Diese Nutzungsabsicht hatte sich indes vor Erteilung des streitigen Bauvorbescheides entscheidend geändert. Das ergibt sich namentlich aus dem ... zweiseitigen Fax der Klägerin vom 6. März 1995. Nunmehr sollten in das Gebäude 71 Wohneinheiten mit ca. 4.620 m2 Wohnfläche eingebaut werden; das entspricht etwa 65 m2 je Wohneinheit.

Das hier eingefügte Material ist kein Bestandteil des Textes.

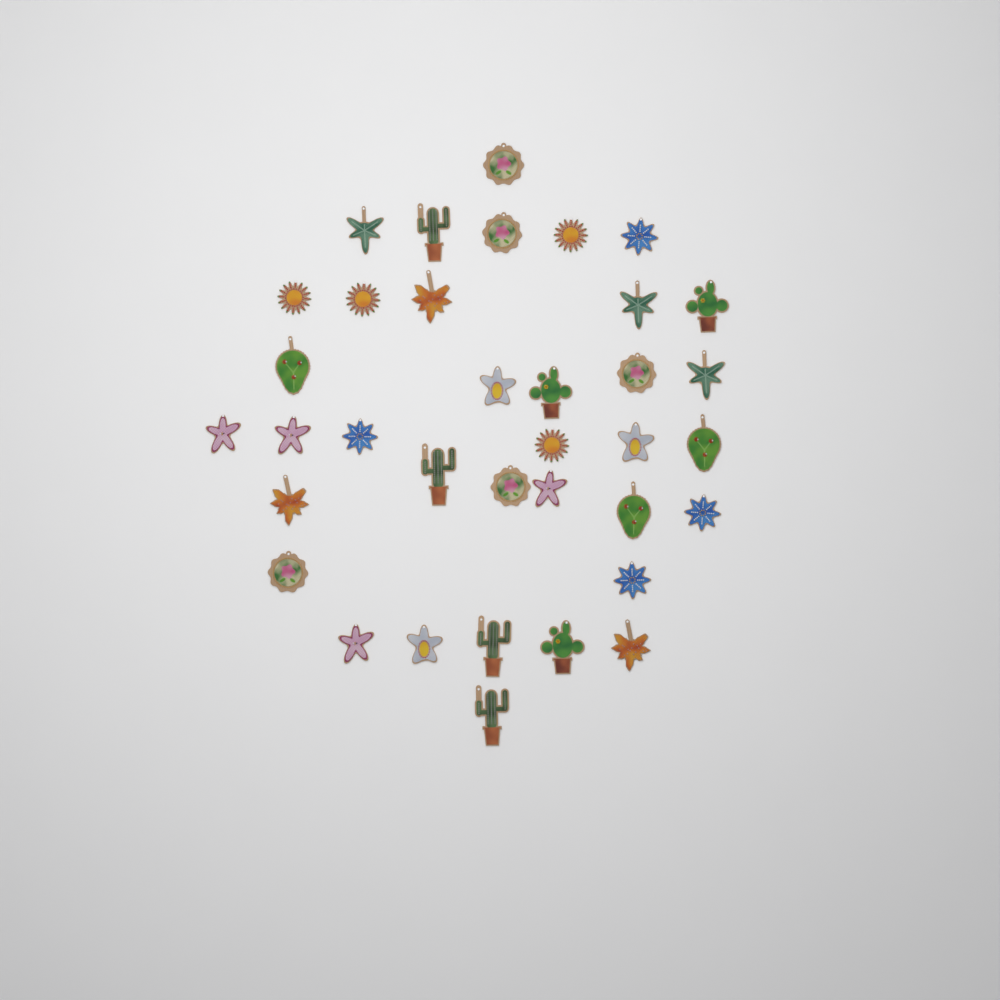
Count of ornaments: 36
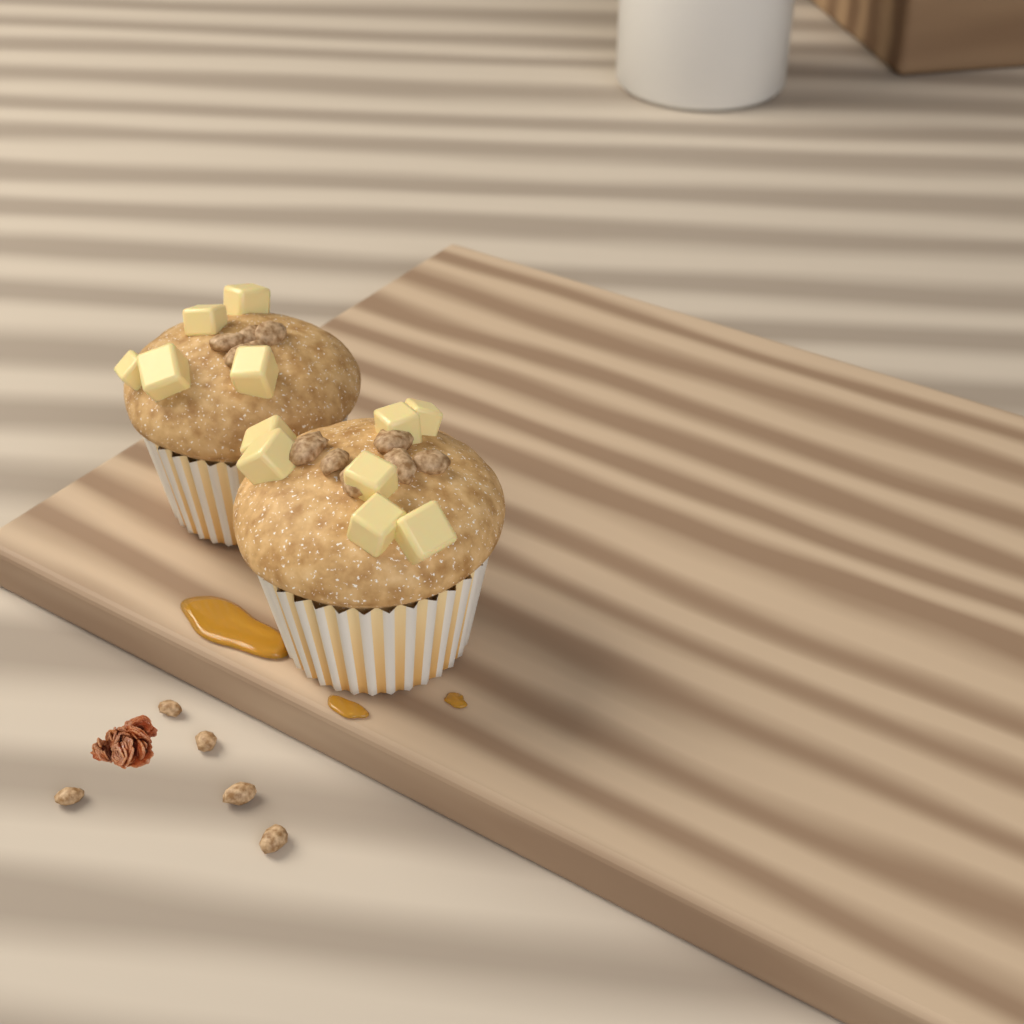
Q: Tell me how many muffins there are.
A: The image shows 2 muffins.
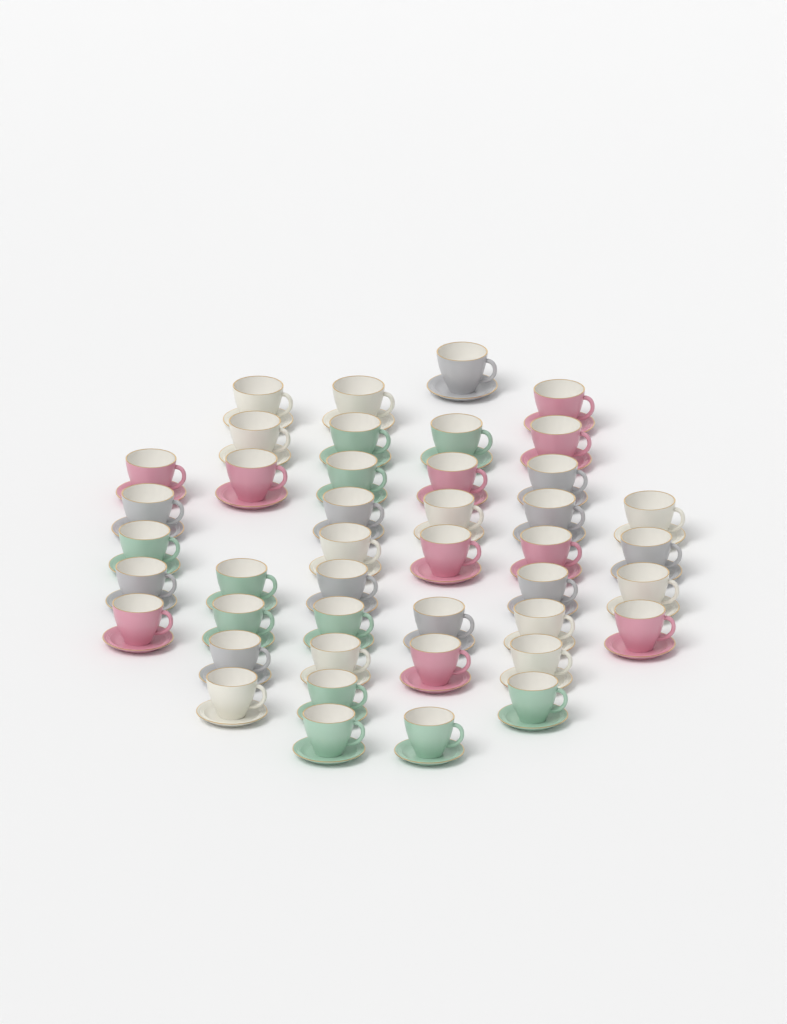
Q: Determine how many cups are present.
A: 43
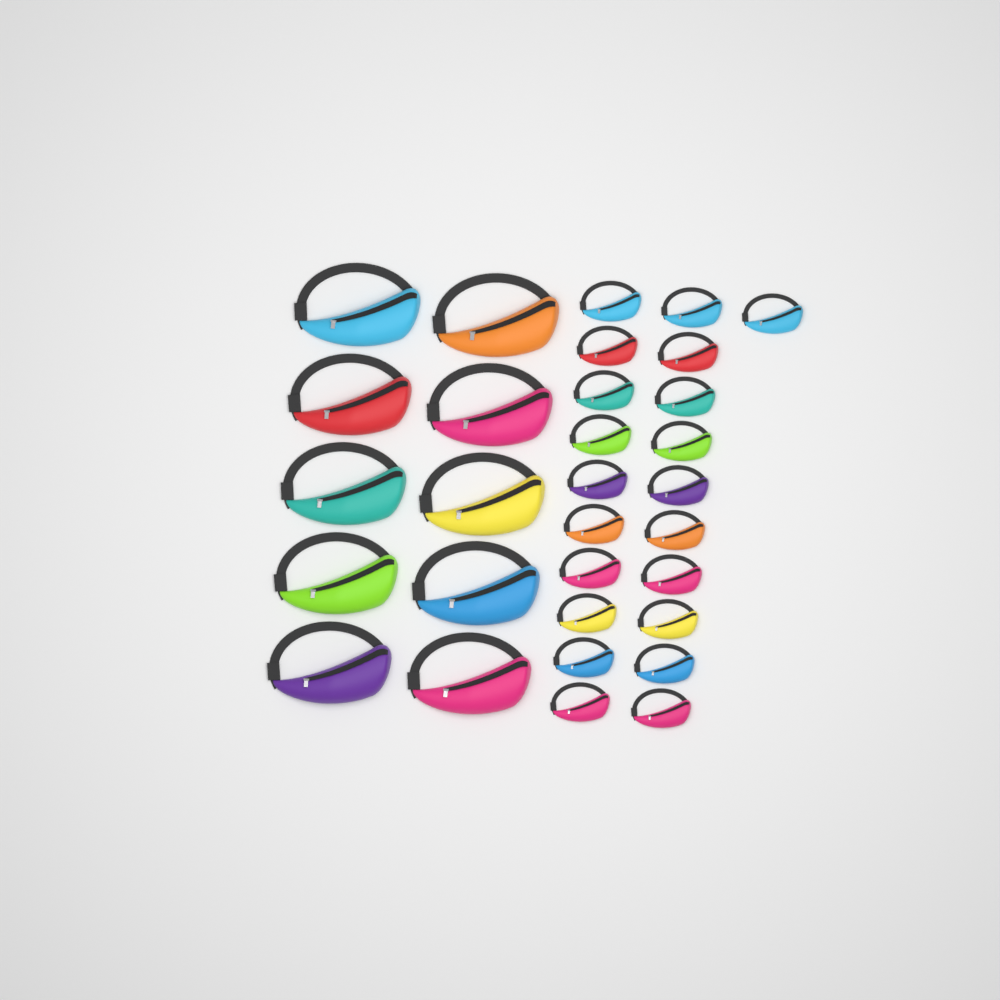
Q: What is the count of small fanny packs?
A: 21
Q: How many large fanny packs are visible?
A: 10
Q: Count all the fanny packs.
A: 31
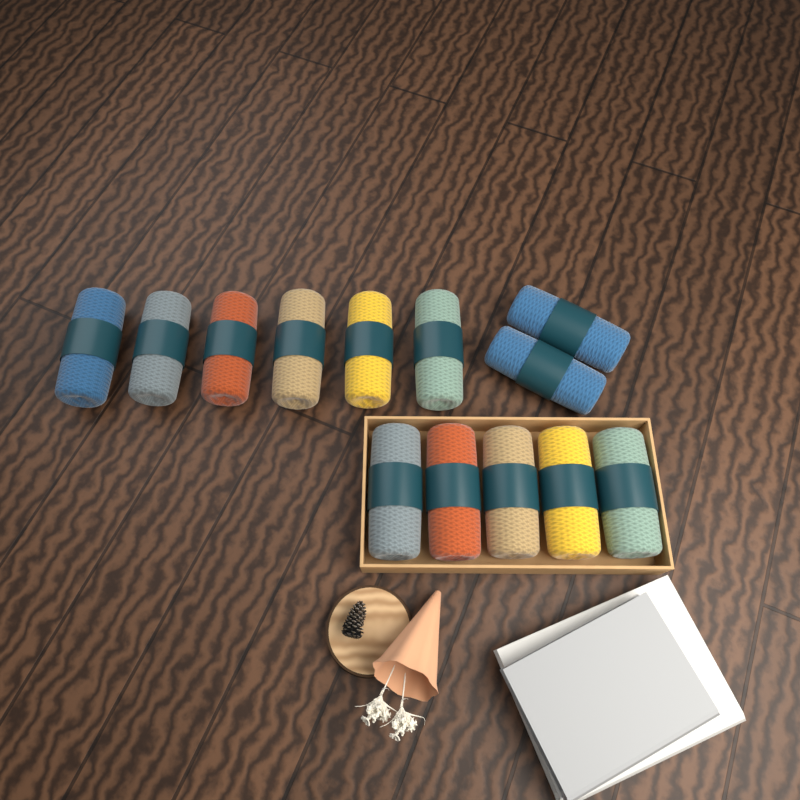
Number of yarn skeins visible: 13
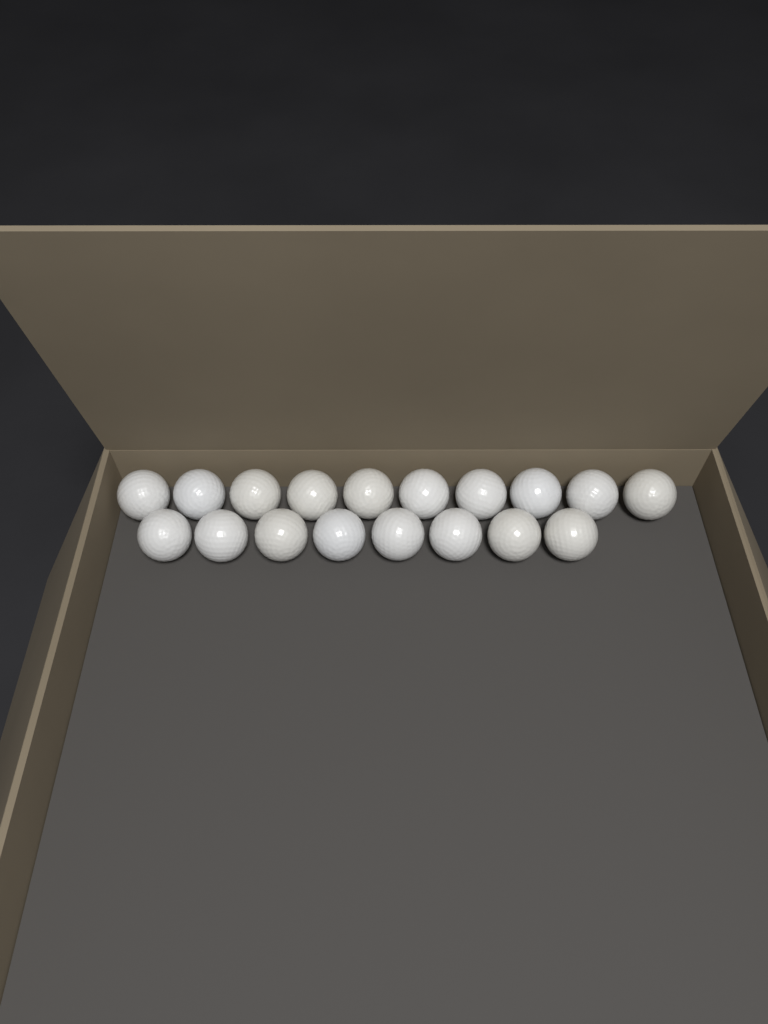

Nutzungszweck war nunmehr -- wie sich insbesondere/auch aus den Ausführungen in den Widerspruchsschriften aller drei Beigeladenen vom 11. Februar 1998 sowie den Ausführungen in der Klageschrift vom 19. Januar 2000 (u.a. Seite 2 unten und 3 oben) ergibt -- eine Seniorenresidenz in Form des betreuten Wohnens in allen vier Geschossen. Diese Nutzungsart rechtfertigt es, den sich aus Nr. 1 f der regelmäßigen Streitwertannahmen des 1. und 6. Senats des Niedersächsischen Oberverwaltungsgerichts (a.a.O.) ergebenden Wert entsprechend Nr. 3 a dieser Streitwertannahmen um 50 v.H. zu erhöhen. Betreutes Wohnen mag zwar wegen § 3 Abs. 4 BauNVO 1990 bauplanungsrechtlich "reines Wohnen" darstellen. Für die Streitwertbetrachtung ist indes nicht die bauplanungsrechtliche Beurteilung, sondern gemäß § 13 Abs. 1 Satz 1 GKG das Interesse maßgeblich, welches der Kläger an einem im positiven Ausgang des Verfahrens hat. Es ist nicht von der Hand zu weisen, dass das Betreiben einer Seniorenresidenz/von betreutem Wohnen als gewerbliche Tätigkeit darstellt, mit der "mehr Geld zu verdienen ist" als mit der Vermietung oder dem Verkauf von Räumen, welche "nur" zum Wohnen genutzt werden.
Die 71 Einheiten somit multipliziert mit einem Wert von 15.000,-- DM ergibt den im Tenor genannten Betrag.